Creating a permanent FMAP bump for community-based support would inject billions of dollars into community-based services, expanding services to people with disabilities while expanding job opportunities for workers. This additional federal funding could be tied to maintaining worker compensation at a certain base rate, so as to ensure that the workers that provide complex and difficult assistance to seniors and people with disabilities are fairly compensated. While not a “job guarantee,” such an investment in one of the fastest growing areas of the economy would support the goal of full employment – without hurting people with disabilities through approaching support work as an employer of last resort.

If calling such an investment part of a “job guarantee” package makes it easier to pass, then this is relatively harmless, so long as it targets resources towards the existing service system and treats those providing support work as professionals.

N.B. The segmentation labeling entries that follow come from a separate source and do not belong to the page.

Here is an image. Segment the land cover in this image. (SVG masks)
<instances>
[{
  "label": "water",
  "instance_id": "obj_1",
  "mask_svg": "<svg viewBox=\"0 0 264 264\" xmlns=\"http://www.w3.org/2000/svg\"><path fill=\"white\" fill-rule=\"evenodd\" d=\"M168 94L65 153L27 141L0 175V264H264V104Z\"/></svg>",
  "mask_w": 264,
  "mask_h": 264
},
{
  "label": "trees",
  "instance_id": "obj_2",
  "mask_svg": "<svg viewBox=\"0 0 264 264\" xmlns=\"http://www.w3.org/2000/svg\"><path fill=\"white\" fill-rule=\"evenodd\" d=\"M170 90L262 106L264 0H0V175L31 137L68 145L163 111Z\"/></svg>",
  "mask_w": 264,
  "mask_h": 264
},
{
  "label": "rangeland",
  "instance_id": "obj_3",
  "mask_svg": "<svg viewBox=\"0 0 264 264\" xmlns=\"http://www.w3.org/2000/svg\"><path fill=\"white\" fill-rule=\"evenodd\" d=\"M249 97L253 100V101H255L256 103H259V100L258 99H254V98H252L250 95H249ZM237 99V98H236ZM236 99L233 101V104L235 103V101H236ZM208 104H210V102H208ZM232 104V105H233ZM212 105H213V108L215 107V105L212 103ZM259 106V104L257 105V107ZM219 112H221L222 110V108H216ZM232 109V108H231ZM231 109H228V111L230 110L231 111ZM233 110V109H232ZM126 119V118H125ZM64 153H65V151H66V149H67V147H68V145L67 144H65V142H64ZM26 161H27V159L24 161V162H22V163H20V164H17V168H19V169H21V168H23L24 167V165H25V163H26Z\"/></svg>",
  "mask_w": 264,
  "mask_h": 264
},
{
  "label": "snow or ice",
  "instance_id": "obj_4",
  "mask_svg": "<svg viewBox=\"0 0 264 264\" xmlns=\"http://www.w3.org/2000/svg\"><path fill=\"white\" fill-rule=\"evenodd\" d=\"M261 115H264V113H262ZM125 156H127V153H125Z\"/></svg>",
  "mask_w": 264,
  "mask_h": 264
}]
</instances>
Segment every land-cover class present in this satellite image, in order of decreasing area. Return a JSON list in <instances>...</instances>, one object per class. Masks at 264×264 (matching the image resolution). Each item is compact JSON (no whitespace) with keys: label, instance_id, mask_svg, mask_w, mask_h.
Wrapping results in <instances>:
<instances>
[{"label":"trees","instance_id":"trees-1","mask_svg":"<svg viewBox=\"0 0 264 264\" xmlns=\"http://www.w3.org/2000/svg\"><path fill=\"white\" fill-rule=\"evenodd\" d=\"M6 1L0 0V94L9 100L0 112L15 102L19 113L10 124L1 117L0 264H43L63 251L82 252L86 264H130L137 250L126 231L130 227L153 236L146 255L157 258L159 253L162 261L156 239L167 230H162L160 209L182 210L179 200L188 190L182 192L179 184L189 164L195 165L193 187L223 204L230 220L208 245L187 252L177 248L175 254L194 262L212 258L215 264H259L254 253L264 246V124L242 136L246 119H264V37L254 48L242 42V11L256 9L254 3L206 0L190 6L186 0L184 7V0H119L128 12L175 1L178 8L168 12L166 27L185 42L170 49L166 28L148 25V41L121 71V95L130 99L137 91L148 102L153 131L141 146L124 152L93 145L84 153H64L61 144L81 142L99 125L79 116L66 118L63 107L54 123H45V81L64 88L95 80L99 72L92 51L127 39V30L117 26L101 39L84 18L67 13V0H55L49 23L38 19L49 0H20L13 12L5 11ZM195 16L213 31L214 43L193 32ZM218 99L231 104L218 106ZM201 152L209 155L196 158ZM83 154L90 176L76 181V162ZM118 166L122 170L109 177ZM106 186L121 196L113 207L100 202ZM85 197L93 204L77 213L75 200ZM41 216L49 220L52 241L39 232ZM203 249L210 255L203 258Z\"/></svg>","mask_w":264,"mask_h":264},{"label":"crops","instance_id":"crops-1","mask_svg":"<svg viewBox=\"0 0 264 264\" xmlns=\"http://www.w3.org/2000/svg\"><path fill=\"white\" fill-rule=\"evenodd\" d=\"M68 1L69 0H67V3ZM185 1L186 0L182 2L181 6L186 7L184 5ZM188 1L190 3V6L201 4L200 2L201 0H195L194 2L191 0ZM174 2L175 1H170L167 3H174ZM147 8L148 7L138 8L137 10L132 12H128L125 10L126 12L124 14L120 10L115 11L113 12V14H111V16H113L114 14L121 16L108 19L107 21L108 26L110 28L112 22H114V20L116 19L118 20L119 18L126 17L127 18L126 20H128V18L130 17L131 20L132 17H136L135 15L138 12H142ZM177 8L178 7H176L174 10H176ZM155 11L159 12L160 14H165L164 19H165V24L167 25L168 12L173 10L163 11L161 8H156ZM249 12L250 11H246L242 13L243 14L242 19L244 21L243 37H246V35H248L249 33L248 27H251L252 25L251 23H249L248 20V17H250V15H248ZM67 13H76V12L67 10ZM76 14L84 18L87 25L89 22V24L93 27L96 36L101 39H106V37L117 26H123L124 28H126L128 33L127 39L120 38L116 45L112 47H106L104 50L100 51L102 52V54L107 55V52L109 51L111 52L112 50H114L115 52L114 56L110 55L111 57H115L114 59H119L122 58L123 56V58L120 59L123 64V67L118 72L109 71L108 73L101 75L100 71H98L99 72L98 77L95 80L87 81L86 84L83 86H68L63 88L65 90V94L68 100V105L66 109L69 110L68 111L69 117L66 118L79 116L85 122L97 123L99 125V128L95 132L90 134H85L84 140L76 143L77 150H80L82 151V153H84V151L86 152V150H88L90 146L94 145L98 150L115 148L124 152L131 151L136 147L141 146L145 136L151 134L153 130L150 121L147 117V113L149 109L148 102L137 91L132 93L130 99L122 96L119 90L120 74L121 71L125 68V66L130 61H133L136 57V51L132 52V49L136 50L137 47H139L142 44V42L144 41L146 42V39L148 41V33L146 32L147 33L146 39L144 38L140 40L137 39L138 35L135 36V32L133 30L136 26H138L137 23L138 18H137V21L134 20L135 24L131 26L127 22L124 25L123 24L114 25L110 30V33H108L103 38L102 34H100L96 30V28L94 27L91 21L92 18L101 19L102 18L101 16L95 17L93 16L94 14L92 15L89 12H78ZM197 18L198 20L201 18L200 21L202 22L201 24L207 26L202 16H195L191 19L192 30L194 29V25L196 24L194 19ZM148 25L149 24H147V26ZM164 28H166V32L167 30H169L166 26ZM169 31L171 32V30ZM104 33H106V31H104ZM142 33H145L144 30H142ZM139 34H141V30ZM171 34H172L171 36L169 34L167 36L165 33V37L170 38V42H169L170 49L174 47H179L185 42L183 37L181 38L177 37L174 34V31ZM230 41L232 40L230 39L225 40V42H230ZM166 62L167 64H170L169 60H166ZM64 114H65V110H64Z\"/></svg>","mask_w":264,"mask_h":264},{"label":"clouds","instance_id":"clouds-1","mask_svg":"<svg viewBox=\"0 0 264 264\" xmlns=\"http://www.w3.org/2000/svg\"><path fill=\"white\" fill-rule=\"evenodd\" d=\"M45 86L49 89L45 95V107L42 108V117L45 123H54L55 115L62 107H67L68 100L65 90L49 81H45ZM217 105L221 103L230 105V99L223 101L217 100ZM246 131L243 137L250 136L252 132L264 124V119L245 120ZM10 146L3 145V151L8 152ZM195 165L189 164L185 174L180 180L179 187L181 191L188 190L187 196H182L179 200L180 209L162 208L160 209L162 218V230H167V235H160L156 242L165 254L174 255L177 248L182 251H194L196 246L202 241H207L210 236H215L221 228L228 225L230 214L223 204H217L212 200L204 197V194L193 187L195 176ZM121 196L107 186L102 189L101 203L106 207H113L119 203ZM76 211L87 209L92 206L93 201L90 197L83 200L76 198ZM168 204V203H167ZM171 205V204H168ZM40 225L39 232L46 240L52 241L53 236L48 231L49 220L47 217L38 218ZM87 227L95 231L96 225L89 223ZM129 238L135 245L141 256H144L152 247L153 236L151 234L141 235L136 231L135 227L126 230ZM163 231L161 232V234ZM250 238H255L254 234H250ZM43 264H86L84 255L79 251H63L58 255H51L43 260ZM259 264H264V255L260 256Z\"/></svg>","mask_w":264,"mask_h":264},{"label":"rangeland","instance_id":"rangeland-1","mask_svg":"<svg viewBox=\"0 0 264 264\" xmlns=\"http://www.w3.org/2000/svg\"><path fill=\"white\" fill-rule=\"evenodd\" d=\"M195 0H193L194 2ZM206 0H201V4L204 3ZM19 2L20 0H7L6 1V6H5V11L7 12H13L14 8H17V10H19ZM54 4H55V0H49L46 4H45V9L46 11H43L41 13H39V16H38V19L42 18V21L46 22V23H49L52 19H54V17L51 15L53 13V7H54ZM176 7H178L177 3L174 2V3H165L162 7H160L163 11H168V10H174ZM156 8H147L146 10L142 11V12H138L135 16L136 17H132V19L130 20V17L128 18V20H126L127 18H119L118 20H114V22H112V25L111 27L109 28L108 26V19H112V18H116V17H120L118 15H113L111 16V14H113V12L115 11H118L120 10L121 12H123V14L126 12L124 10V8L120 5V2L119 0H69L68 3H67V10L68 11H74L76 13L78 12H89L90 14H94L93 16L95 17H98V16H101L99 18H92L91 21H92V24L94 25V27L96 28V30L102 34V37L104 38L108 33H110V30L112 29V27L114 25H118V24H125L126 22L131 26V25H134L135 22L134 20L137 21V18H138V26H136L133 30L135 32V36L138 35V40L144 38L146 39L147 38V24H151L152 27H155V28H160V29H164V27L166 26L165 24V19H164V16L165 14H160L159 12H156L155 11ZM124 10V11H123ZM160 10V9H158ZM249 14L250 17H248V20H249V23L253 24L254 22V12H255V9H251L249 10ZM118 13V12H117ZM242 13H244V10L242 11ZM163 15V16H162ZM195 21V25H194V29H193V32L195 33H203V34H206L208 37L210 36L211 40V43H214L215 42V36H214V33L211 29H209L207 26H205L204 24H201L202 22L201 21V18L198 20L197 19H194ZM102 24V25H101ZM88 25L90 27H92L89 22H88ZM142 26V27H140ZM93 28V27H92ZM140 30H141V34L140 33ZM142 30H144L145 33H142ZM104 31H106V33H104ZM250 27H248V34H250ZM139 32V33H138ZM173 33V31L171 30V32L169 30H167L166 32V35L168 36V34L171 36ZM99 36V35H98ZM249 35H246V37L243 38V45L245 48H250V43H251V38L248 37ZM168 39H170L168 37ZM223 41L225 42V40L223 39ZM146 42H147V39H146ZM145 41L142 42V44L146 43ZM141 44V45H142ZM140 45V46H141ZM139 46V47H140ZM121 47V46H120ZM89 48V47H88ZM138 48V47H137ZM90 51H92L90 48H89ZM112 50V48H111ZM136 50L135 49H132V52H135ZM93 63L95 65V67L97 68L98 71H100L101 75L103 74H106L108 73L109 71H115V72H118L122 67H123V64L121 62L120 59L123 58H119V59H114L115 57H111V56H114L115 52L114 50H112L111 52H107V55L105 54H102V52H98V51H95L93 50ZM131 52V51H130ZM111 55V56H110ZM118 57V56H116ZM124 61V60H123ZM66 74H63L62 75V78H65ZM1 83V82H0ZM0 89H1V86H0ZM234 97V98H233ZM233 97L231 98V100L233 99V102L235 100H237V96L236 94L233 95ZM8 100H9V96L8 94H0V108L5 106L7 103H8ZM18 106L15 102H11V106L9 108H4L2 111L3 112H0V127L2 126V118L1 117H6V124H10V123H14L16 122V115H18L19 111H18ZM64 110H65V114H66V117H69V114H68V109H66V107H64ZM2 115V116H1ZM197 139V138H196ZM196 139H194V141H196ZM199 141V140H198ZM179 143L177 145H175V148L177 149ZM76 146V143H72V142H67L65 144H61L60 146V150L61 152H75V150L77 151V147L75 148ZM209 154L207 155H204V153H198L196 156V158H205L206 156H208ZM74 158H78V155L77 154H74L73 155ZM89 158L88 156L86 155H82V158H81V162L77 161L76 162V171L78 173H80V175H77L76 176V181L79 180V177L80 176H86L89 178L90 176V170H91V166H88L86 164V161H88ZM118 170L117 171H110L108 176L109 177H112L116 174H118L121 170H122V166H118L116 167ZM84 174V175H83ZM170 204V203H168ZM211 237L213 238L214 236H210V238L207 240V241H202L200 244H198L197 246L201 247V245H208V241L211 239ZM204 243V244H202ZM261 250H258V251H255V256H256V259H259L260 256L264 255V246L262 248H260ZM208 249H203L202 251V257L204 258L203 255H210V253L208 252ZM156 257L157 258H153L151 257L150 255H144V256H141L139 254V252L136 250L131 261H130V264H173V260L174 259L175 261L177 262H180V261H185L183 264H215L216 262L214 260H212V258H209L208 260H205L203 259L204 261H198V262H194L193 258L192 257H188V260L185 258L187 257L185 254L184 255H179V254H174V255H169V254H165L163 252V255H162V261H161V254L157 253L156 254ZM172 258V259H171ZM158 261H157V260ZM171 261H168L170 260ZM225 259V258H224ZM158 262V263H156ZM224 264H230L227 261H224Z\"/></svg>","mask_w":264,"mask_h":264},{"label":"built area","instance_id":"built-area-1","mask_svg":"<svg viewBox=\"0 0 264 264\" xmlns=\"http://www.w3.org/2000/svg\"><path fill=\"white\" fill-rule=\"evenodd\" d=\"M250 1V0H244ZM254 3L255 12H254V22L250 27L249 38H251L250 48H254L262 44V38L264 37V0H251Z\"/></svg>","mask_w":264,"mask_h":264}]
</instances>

Better still, such proposals should include measures to create more support jobs, by expanding services to people with disabilities who are not yet eligible for publicly funded in-home support. Today, the bulk of support work is uncompensated, in part due to income and asset restrictions on who can get Medicaid-funded services. The creation of a long-overdue universal entitlement to in-home support services would accomplish this goal.

Progressives should also look for opportunities to take into account the role support work should play in other priorities, including state minimum wage campaigns. State legislation and ballot initiatives to raise the minimum wage should incorporate corresponding increases in Medicaid rates for in-home support work, to avoid further exacerbating the workforce crisis in support work through wage compression.

This may require advocates to work across silos, putting forward proposals to increase spending on Medicaid at the same time and within the same legislative or ballot mechanisms as proposed changes to labor law.

Finally, progressive groups must invest in disability policy expertise. While many on the left were impressed by ADAPT’s leadership in the fight against Trumpcare, few have taken the time to understand the group’s opposition to institutionalization and activism against the nursing home lobby.

For most disability rights activists, securing Medicaid funding is only one part of a larger agenda of changing the way disability support services are delivered. Liberal and left think tanks, advocacy organizations and funders should reach out to disability rights leaders to explore how to build their expertise and competency with these issues.

The merits of a job guarantee program are well worth discussing (and beyond the scope of this article). Regardless, it is important that we do not fall prey to the fallacy of seeing aging and disability services as a place for make-work for those who cannot find employment elsewhere.

It is that kind of thinking that has brought us to our current crisis, where support work becomes the “employer of last resort” and seniors, people with disabilities and workers alike suffer from high turnover, inadequate compensation and insufficient policy attention. We can do better – and the first step is taking the people who do this work and those who need it seriously.

Ari Ne’eman is a longtime activist in the disability rights movement. He currently runs MySupport.com, an online platform helping people with disabilities connect with support workers that share their values, and is working on a book on the history of disability in the US for Simon & Schuster. Previously, he ran the Autistic Self Advocacy Network and served as one of President Obama’s appointees to the National Council on Disability.